Nobody knows the timing of when this might happen, but we expect demand to be slow to return to many of these activities. Continued social distancing precautions could play a role, but consumer confidence has also taken a hit.
It will take time for some people to regain the courage to return to public crowded areas like theaters due to lingering fears of contagion, and the unstable employment backdrop could reduce spending on discretionary entertainment.
Operators of these companies may also have to run their businesses at much lower capacity levels to restore confidence, or perhaps to comply with continued social distancing guidelines. Costs to keep facilities extra clean seem likely to rise, too.
The bottom line is that it's increasingly hard to imagine a world where EPR's tenants are able to return to paying their previous rent anytime soon, if ever. And that's assuming most of them even survive the next recession in their weakened states.
If EPR's rent returned to 75% of its previous level, we estimate that the stock's price-to-adjusted-funds-from-operations (P/AFFO) ratio would be around 6 today.
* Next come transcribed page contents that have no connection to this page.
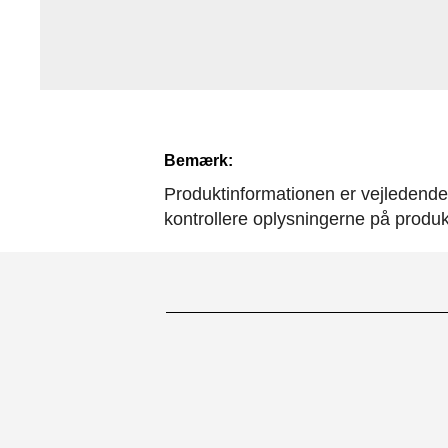
Bemærk:
Produktinformationen er vejledende. 
kontrollere oplysningerne på produ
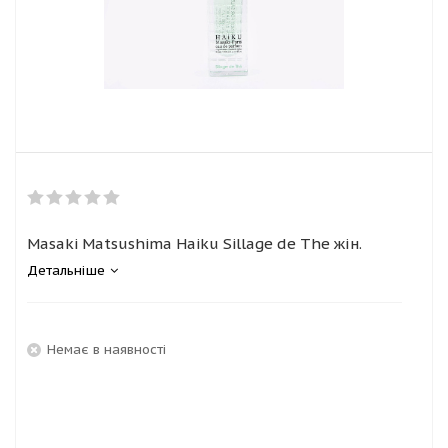
Masaki Matsushima Haiku Sillage de The жін.
Детальніше
Немає в наявності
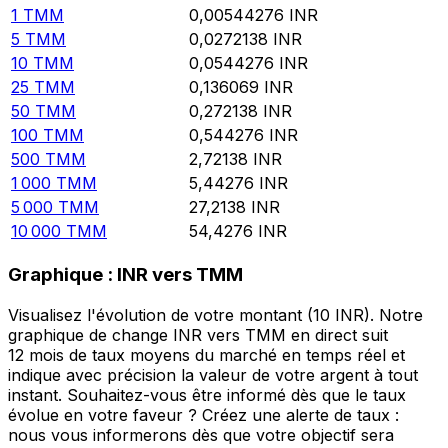
1
TMM
0,00544276
INR
5
TMM
0,0272138
INR
10
TMM
0,0544276
INR
25
TMM
0,136069
INR
50
TMM
0,272138
INR
100
TMM
0,544276
INR
500
TMM
2,72138
INR
1 000
TMM
5,44276
INR
5 000
TMM
27,2138
INR
10 000
TMM
54,4276
INR
Graphique : INR vers TMM
Visualisez l'évolution de votre montant (10 INR). Notre
graphique de change INR vers TMM en direct suit
12 mois de taux moyens du marché en temps réel et
indique avec précision la valeur de votre argent à tout
instant. Souhaitez-vous être informé dès que le taux
évolue en votre faveur ? Créez une alerte de taux :
nous vous informerons dès que votre objectif sera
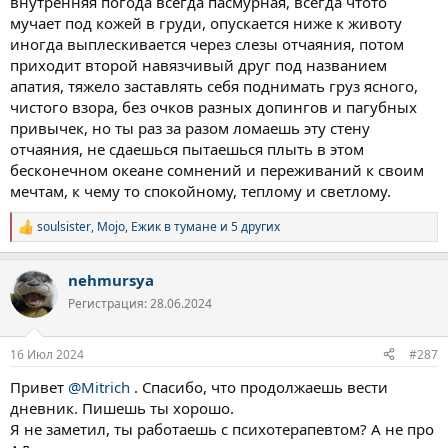
внутренняя погода всегда пасмурная, всегда чтото
мучает под кожей в груди, опускается ниже к животу
иногда выплескивается через слезы отчаяния, потом
приходит второй навязчивый друг под названием
апатия, тяжело заставлять себя поднимать груз ясного,
чистого взора, без очков разных допингов и пагубных
привычек, но ты раз за разом ломаешь эту стену
отчаяния, не сдаешься пытаешься плыть в этом
бесконечном океане сомнений и переживаний к своим
мечтам, к чему то спокойному, теплому и светлому.
soulsister
,
Mojo
,
Ежик в тумане
и 5 других
Р
е
а
nehmursya
к
ц
Регистрация: 28.06.2024
и
и
:
16 Июл 2024
#287
Привет
@Mitrich
. Спасибо, что продолжаешь вести
дневник. Пишешь ты хорошо.
Я не заметил, ты работаешь с психотерапевтом? А не про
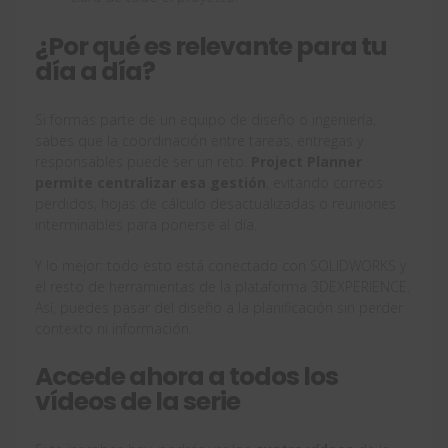
¿Por qué es relevante para tu
día a día?
Si formas parte de un equipo de diseño o ingeniería,
sabes que la coordinación entre tareas, entregas y
responsables puede ser un reto.
Project Planner
permite centralizar esa gestión
, evitando correos
perdidos, hojas de cálculo desactualizadas o reuniones
interminables para ponerse al día.
Y lo mejor: todo esto está conectado con SOLIDWORKS y
el resto de herramientas de la plataforma 3DEXPERIENCE.
Así, puedes pasar del diseño a la planificación sin perder
contexto ni información.
Accede ahora a todos los
vídeos de la serie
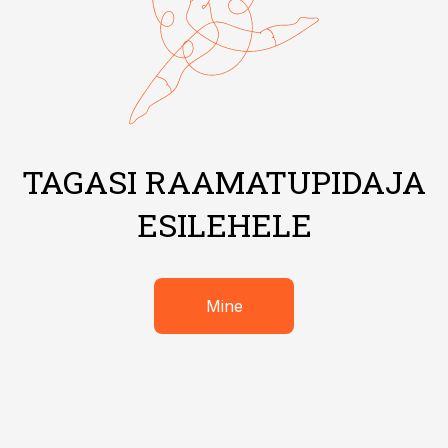
TAGASI RAAMATUPIDAJA
ESILEHELE
Mine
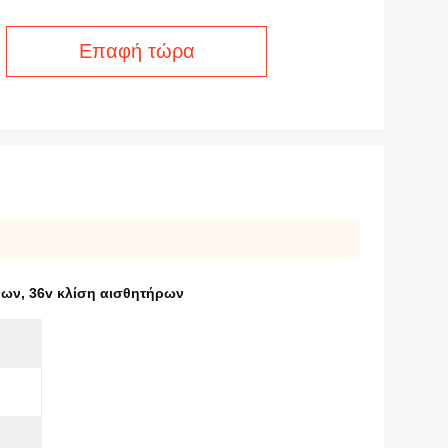
Επαφή τώρα
νων
,
36v κλίση αισθητήρων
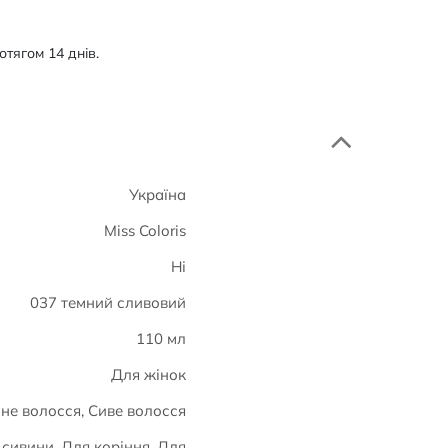
тягом 14 днів.
Україна
Miss Coloris
Ні
037 темний сливовий
110 мл
Для жінок
е волосся, Сиве волосся
сивини, Для коріння, Для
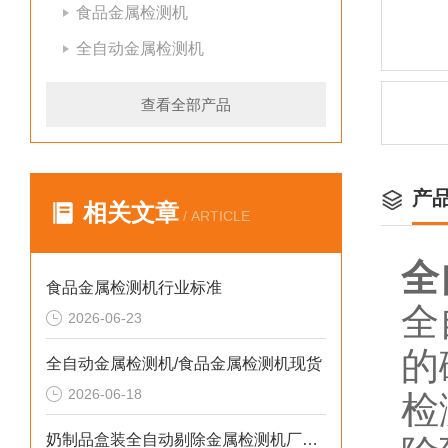
食品金属检测机
全自动金属检测机
查看全部产品
产
相关文章
/ ARTICLE
全
食品金属检测机行业标准
全
2026-06-23
的
全自动金属检测机/食品金属检测机现货
2026-06-18
检
奶制品盒装全自动剔除金属检测机厂家生产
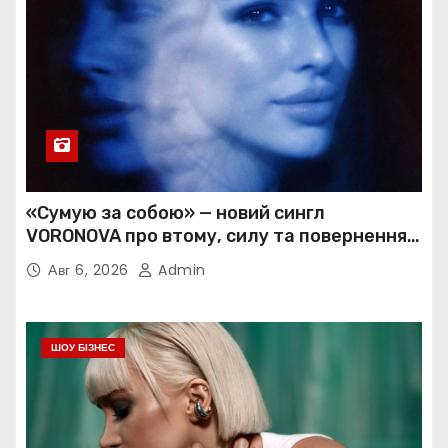
«Сумую за собою» — новий сингл
VORONOVA про втому, силу та повернення
до себе
Авг 6, 2026
Admin
ШОУ БІЗНЕС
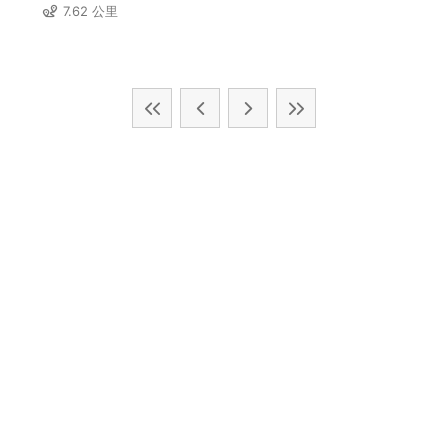
7.62 公里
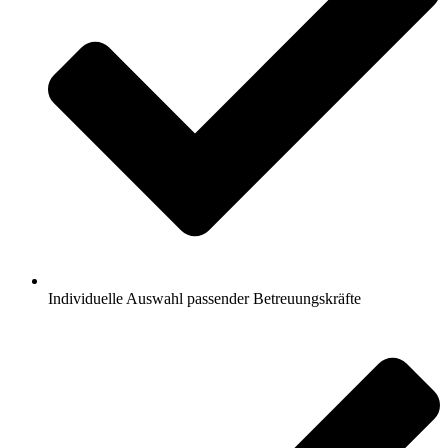
Individuelle Auswahl passender Betreuungskräfte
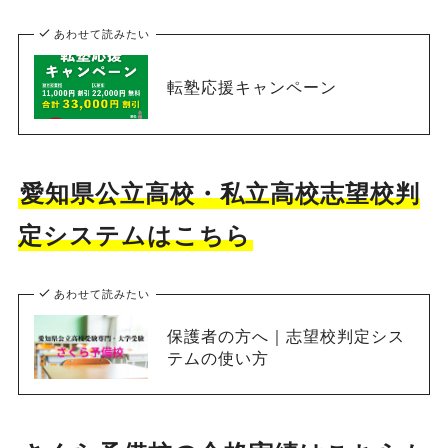
あわせて読みたい
転塾応援キャンペーン
愛知県公立高校・私立高校志望校判
定システムはこちら
あわせて読みたい
保護者の方へ｜志望校判定シス
テムの使い方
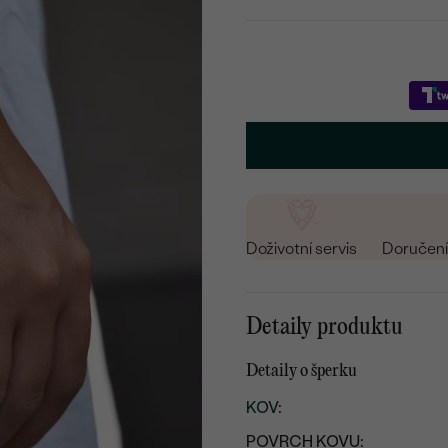
Doživotní servis
Doručení 
Detaily produktu
Detaily o šperku
KOV
:
POVRCH KOVU:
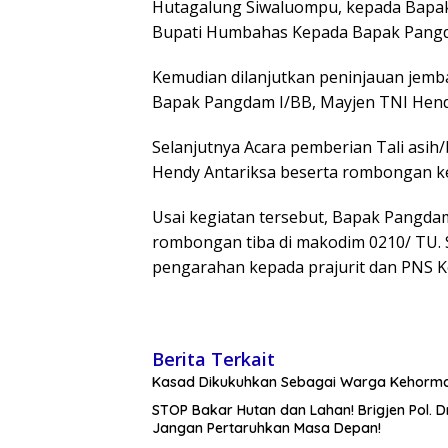
Hutagalung Siwaluompu, kepada Bapak
Bupati Humbahas Kepada Bapak Pangda
Kemudian dilanjutkan peninjauan jemba
Bapak Pangdam I/BB, Mayjen TNI Hend
Selanjutnya Acara pemberian Tali asi
Hendy Antariksa beserta rombongan k
Usai kegiatan tersebut, Bapak Pangda
rombongan tiba di makodim 0210/ TU.
pengarahan kepada prajurit dan PNS K
Berita Terkait
Kasad Dikukuhkan Sebagai Warga Kehormat
STOP Bakar Hutan dan Lahan! Brigjen Pol. 
Jangan Pertaruhkan Masa Depan!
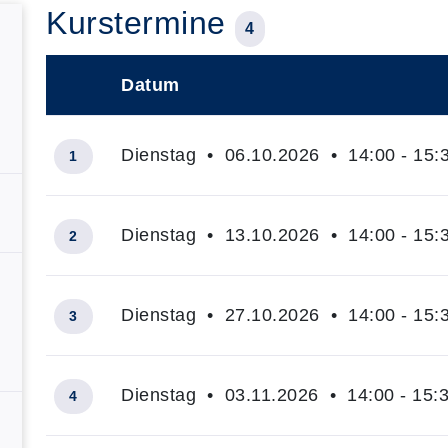
Kurstermine
4
Datum
–
Dienstag • 06.10.2026 • 14:00 - 15:
1
Dienstag • 13.10.2026 • 14:00 - 15:
2
Dienstag • 27.10.2026 • 14:00 - 15:
3
Dienstag • 03.11.2026 • 14:00 - 15:
4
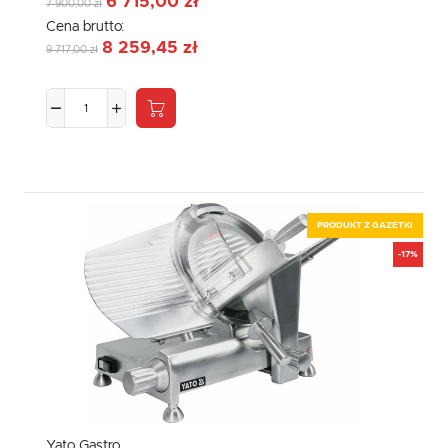
6 715,00 zł
7 900,00 zł
Cena brutto:
8 259,45 zł
9 717,00 zł
PRODUKT Z GAZETKI
-17%
Yato Gastro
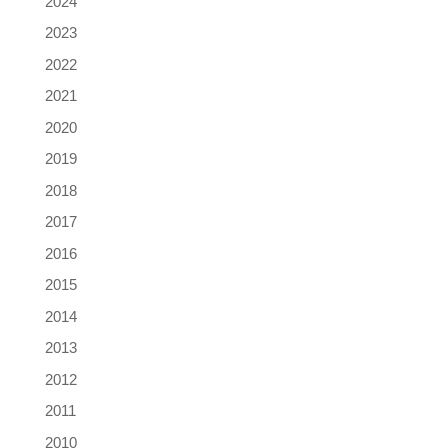
2024
2023
2022
2021
2020
2019
2018
2017
2016
2015
2014
2013
2012
2011
2010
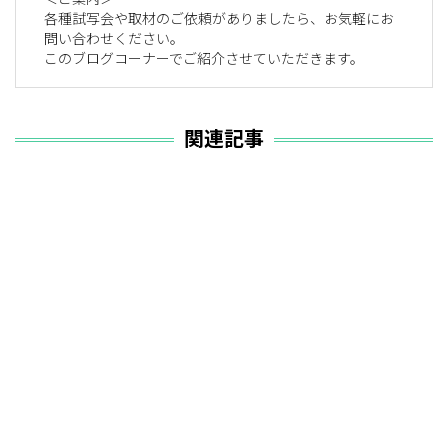
各種試写会や取材のご依頼がありましたら、お気軽にお
問い合わせください。
このブログコーナーでご紹介させていただきます。
関連記事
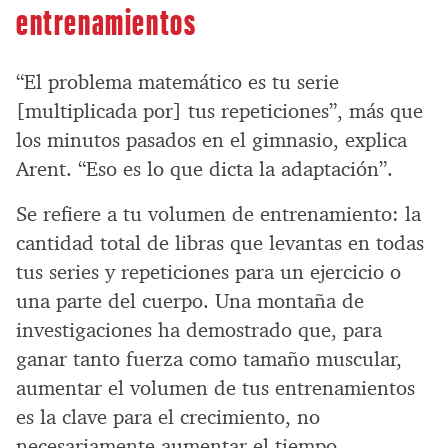
entrenamientos
“El problema matemático es tu serie
[multiplicada por] tus repeticiones”, más que
los minutos pasados en el gimnasio, explica
Arent. “Eso es lo que dicta la adaptación”.
Se refiere a tu volumen de entrenamiento: la
cantidad total de libras que levantas en todas
tus series y repeticiones para un ejercicio o
una parte del cuerpo. Una montaña de
investigaciones ha demostrado que, para
ganar tanto fuerza como tamaño muscular,
aumentar el volumen de tus entrenamientos
es la clave para el crecimiento, no
necesariamente aumentar el tiempo.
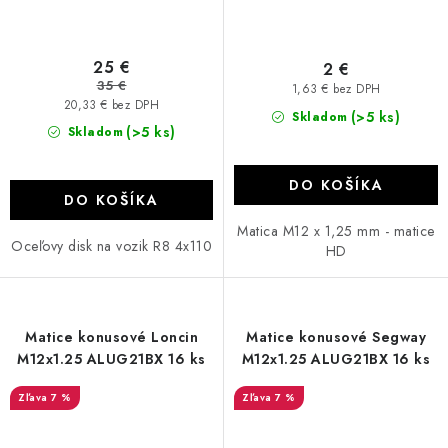
25 €
2 €
35 €
1,63 € bez DPH
20,33 € bez DPH
(>5 ks)
Skladom
(>5 ks)
Skladom
DO KOŠÍKA
DO KOŠÍKA
Matica M12 x 1,25 mm - matice
Oceľovy disk na vozik R8 4x110
HD
Matice konusové Loncin
Matice konusové Segway
M12x1.25 ALUG21BX 16 ks
M12x1.25 ALUG21BX 16 ks
7 %
7 %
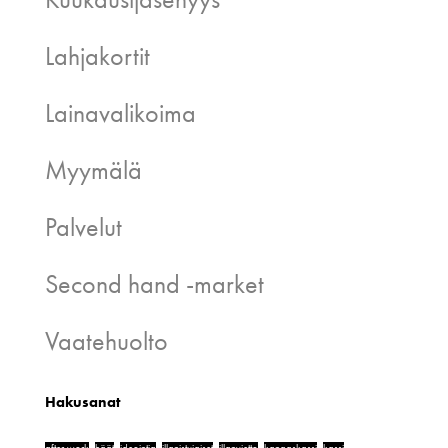
Lahjakortit
Lainavalikoima
Myymälä
Palvelut
Second hand -market
Vaatehuolto
Hakusanat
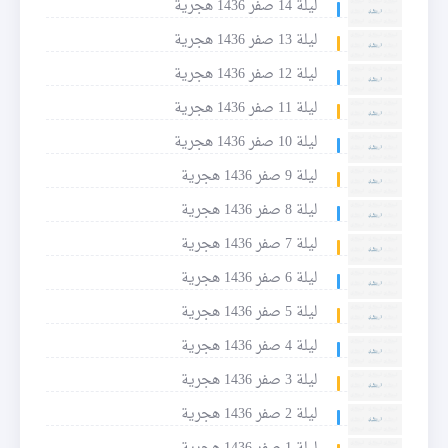
ليلة 14 صفر 1436 هجرية
ليلة 13 صفر 1436 هجرية
ليلة 12 صفر 1436 هجرية
ليلة 11 صفر 1436 هجرية
ليلة 10 صفر 1436 هجرية
ليلة 9 صفر 1436 هجرية
ليلة 8 صفر 1436 هجرية
ليلة 7 صفر 1436 هجرية
ليلة 6 صفر 1436 هجرية
ليلة 5 صفر 1436 هجرية
ليلة 4 صفر 1436 هجرية
ليلة 3 صفر 1436 هجرية
ليلة 2 صفر 1436 هجرية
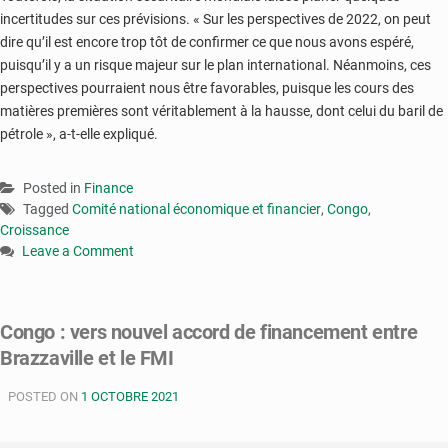
incertitudes sur ces prévisions. « Sur les perspectives de 2022, on peut
dire qu’il est encore trop tôt de confirmer ce que nous avons espéré,
puisqu’il y a un risque majeur sur le plan international. Néanmoins, ces
perspectives pourraient nous être favorables, puisque les cours des
matières premières sont véritablement à la hausse, dont celui du baril de
pétrole », a-t-elle expliqué.
Posted in
Finance
Tagged
Comité national économique et financier
,
Congo
,
Croissance
Leave a Comment
on
Congo
:
Congo : vers nouvel accord de financement entre
vers
Brazzaville et le FMI
une
croissance
POSTED ON
de
1 OCTOBRE 2021
–
1,5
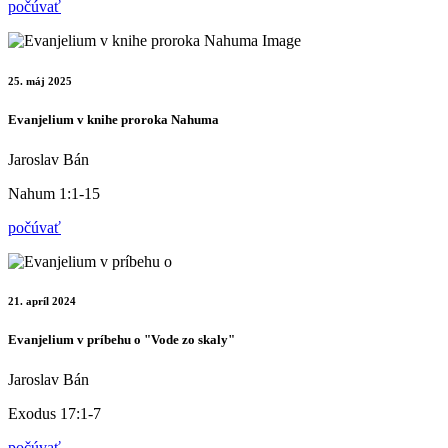
počúvať
25. máj 2025
Evanjelium v knihe proroka Nahuma
Jaroslav Bán
Nahum 1:1-15
počúvať
21. apríl 2024
Evanjelium v príbehu o "Vode zo skaly"
Jaroslav Bán
Exodus 17:1-7
počúvať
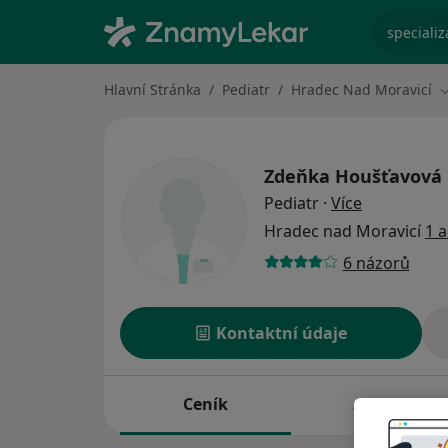
specializ
Hlavní Stránka
Pediatr
Hradec Nad Moravicí
Z
Zdeňka Houšťavová
o specializ
Pediatr
·
Více
Hradec nad Moravicí
1 
6 názorů
Kontaktní údaje
Ceník
Adresy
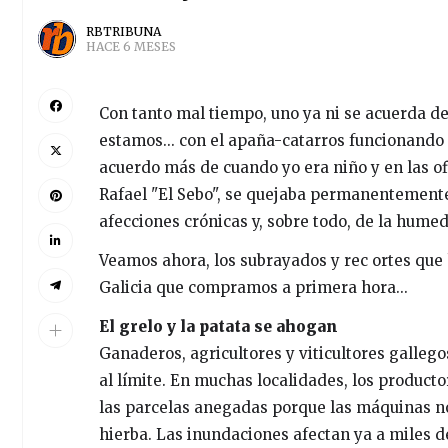
RBTRIBUNA
HACE 6 MESES
Con tanto mal tiempo, uno ya ni se acuerda del
estamos... con el apaña-catarros funcionando
acuerdo más de cuando yo era niño y en las of
Rafael "El Sebo", se quejaba permanentemente
afecciones crónicas y, sobre todo, de la humedad
Veamos ahora, los subrayados y rec ortes que
Galicia que compramos a primera hora...
El grelo y la patata se ahogan
Ganaderos, agricultores y viticultores galleg
al límite. En muchas localidades, los product
las parcelas anegadas porque las máquinas no
hierba. Las inundaciones afectan ya a miles de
A 50% rent reduction would put the stock's multiple closer to 10.
While that may sound cheap, it doesn't seem unreasonable given EPR's elevated leverage profile, weak tenant base, and diminished growth prospects due to the company's rising cost of capital.
EPR releases earnings on May 6, and we continue to expect the firm's dividend to eventually be significantly reduced. As conservative income investors, we prefer to own companies that have safer payouts, more in their control, and clearer paths to long-term growth.